The third risk factor is that the company is heavily dependent on the use of information technology to support its operations. For this reason, any material failure, security breaches, interruption or inadequacy of the technologies used by the company could severely harm the ability to operate and realize the stated financial objectives (Strong 2009, p. 46). The company uses various information technology systems across its operations such as point of sale processing, administrative functions, supply chain management and payment processing. The company’s ability to manage its businesses effectively depends on the capacity, reliability, and integrity of the various technological systems it uses. Although the company has put adequate security measures in place, it may not be able to prevent some aspects of failure especially those caused by catastrophic events, power outages, and system upgrade. Such failures can be too costly for the company.
Lastly, Starbucks is highly dependent on the financial performance of its American segment. Between 2010 and 2016, the American segment accounted for nearly 70% of the company’s consolidated net revenues. The greatest financial risk here is that if revenue from the American segment declines or slows, the other segments may not be able to make up for the losses. In effect, the company’s overall financial results could suffer massively. Since the Americas market is relatively mature (especially Canada and the United States) any slowdown could result in the lack of resources for funding expansion into other markets (Howard 2012, p. 72).
Conclusion
Analysis of Starbucks’ financial results for the 2015 fiscal year, as well as, the previous years demonstrate sustained determination by the company’s management to make sound business decisions. Overall, the company’s net revenue has been growing consistently, with all segments recording steady increase in revenue and operating margins. The American market is by far the largest and best-performing segment in terms of sales revenue and growth. Accordingly, Starbucks has committed substantial resources to support its business operations across the American continent. The company is also looking for opportunities in other parts of the world, especially in Europe and Asia. These two regions have shown strong potentials for increased profitability.

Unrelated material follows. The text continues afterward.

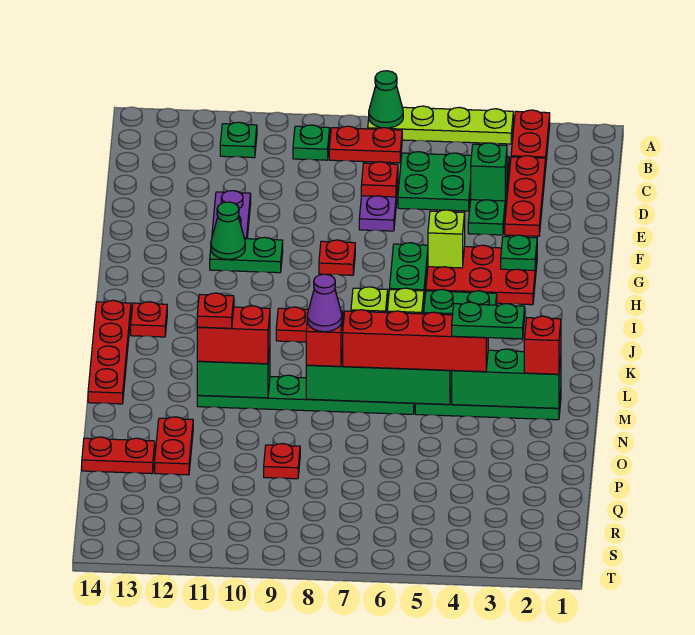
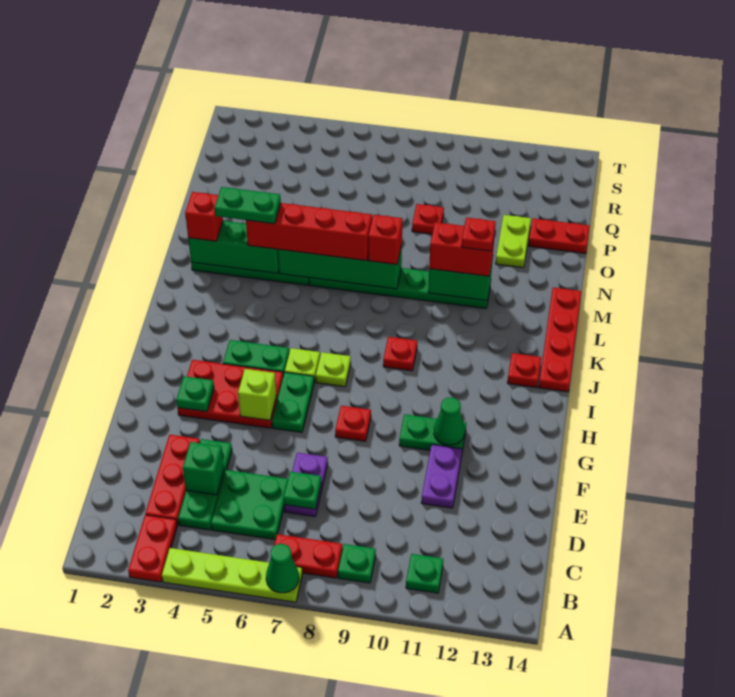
red 1x1 plate [361,162,398,197] -> green 1x1 plate [284,471,321,509]
purple 1x1 cone [307,274,342,332] -> none
red 1x2 plate [155,417,193,475] -> lime 1x2 plate [496,215,531,268]

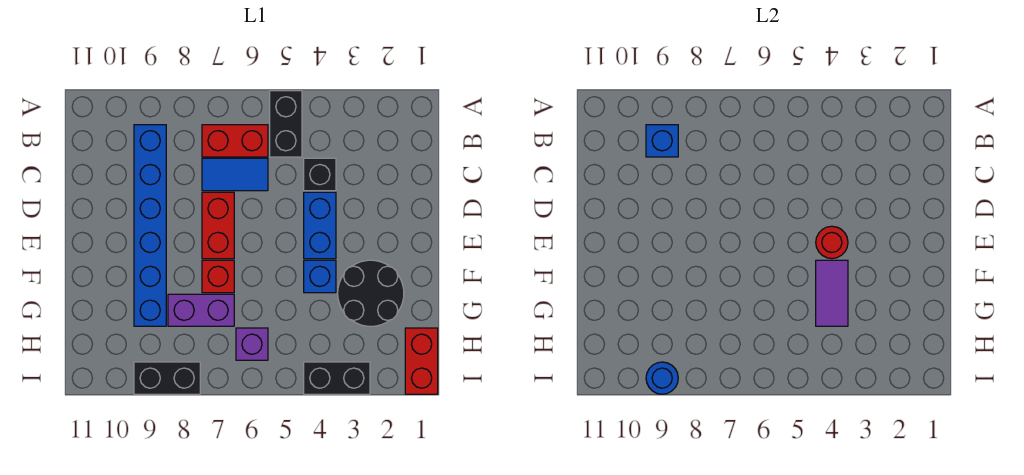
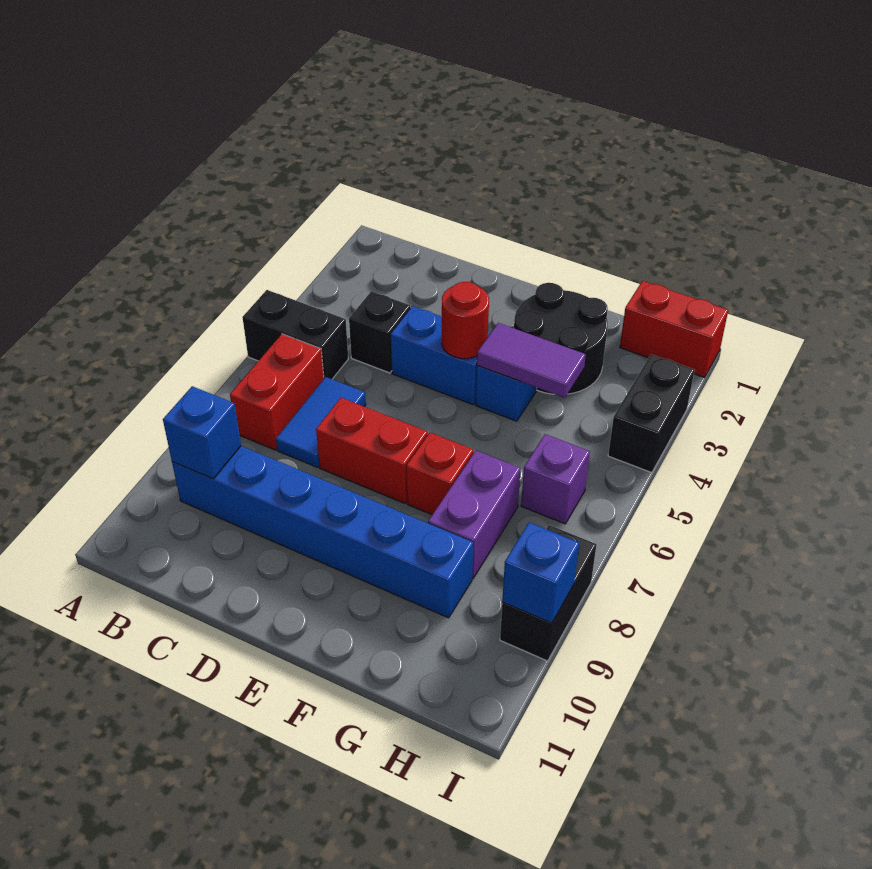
blue 1x1 round brick [646,362,678,394] -> blue 1x1 brick [502,523,579,623]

Looking forward, Starbucks expects to continue recording high levels of revenue growth in the short-term. It will achieve this by sticking to its core values of product quality and customer service excellence, and by opening new stores across the world. The company also looks to leverage investment in new platforms such as mobile orders. Competition, fluctuations in prices and supply of raw materials and technological changes are some of the most important factors that may affect Starbucks financial viability. The company is actively monitoring the market to ensure that external factors do not cause adverse effects on its business operations.